Pod Apollo mamy napisane "W prawdziwym życiu istniały opracowane plany awaryjne i kryzysowe na wypadek nieprzewidzianych okoliczności." co jest deczko bzdurką, ponieważ NASA NIE MIAŁA żadnego planu ratunkowego dla załogi, która wylądowała na księżycu ale jakimś cudem nie mogła go opuścić. Agencja liczyła się z możliwością, że jakaś awaria będzie czy coś i załoga nie wystartuje z powrotem w stronę domu. Jakby takie zdarzenie miało miejsce to po prostu odłączyli by łączność i zostawili samym sobie, nie istniał bowiem żaden "plan ratunkowy" (nie wysłali by ekipy ratunkowej przecież). W jakimś wywiadzie po latach jakiś pracownik NASA przyznał, że nie mówiono o tym fakcie astronautom.
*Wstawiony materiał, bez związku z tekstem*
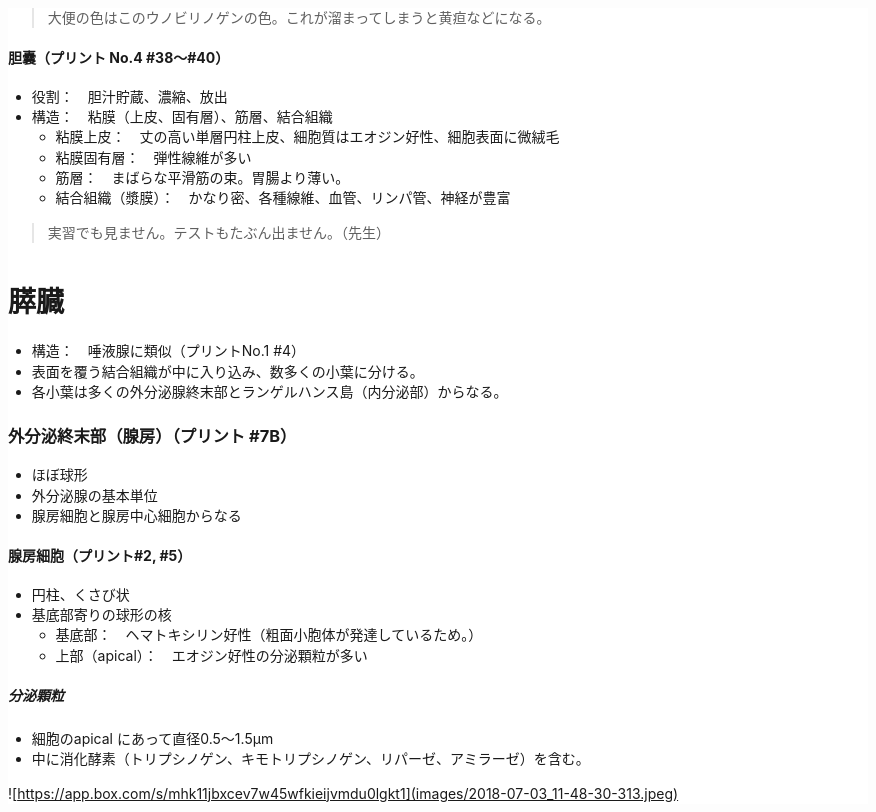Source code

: > 大便の色はこのウノビリノゲンの色。これが溜まってしまうと黄疸などになる。

#### 胆囊（プリント No.4 #38〜#40）

* 役割：　胆汁貯蔵、濃縮、放出
* 構造：　粘膜（上皮、固有層）、筋層、結合組織
    * 粘膜上皮：　丈の高い単層円柱上皮、細胞質はエオジン好性、細胞表面に微絨毛
    * 粘膜固有層：　弾性線維が多い
    * 筋層：　まばらな平滑筋の束。胃腸より薄い。
    * 結合組織（漿膜）：　かなり密、各種線維、血管、リンパ管、神経が豊富

> 実習でも見ません。テストもたぶん出ません。（先生）

# 膵臓

* 構造：　唾液腺に類似（プリントNo.1 #4）
* 表面を覆う結合組織が中に入り込み、数多くの小葉に分ける。
* 各小葉は多くの外分泌腺終末部とランゲルハンス島（内分泌部）からなる。

### 外分泌終末部（腺房）（プリント #7B）

* ほぼ球形
* 外分泌腺の基本単位
* 腺房細胞と腺房中心細胞からなる

#### 腺房細胞（プリント#2, #5）

* 円柱、くさび状
* 基底部寄りの球形の核
    * 基底部：　ヘマトキシリン好性（粗面小胞体が発達しているため。）
    * 上部（apical）：　エオジン好性の分泌顆粒が多い

##### 分泌顆粒

* 細胞のapical にあって直径0.5〜1.5μm
* 中に消化酵素（トリプシノゲン、キモトリプシノゲン、リパーゼ、アミラーゼ）を含む。

![https://app.box.com/s/mhk11jbxcev7w45wfkieijvmdu0lgkt1](images/2018-07-03_11-48-30-313.jpeg)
Czytałem sobie nawet dla rozrywki, aż doszedłem do "Piratów z Karaibów". Serio? Filmy, w których mamy żywe trupy, magiczne kompasy, statki widmo pełne upiorów, jakieś mutanty, czarownice, syreny, morskie potwory, podróże w zaświaty i magiczne źródełka, ktoś rozpatruje pod kątem historycznej poprawności?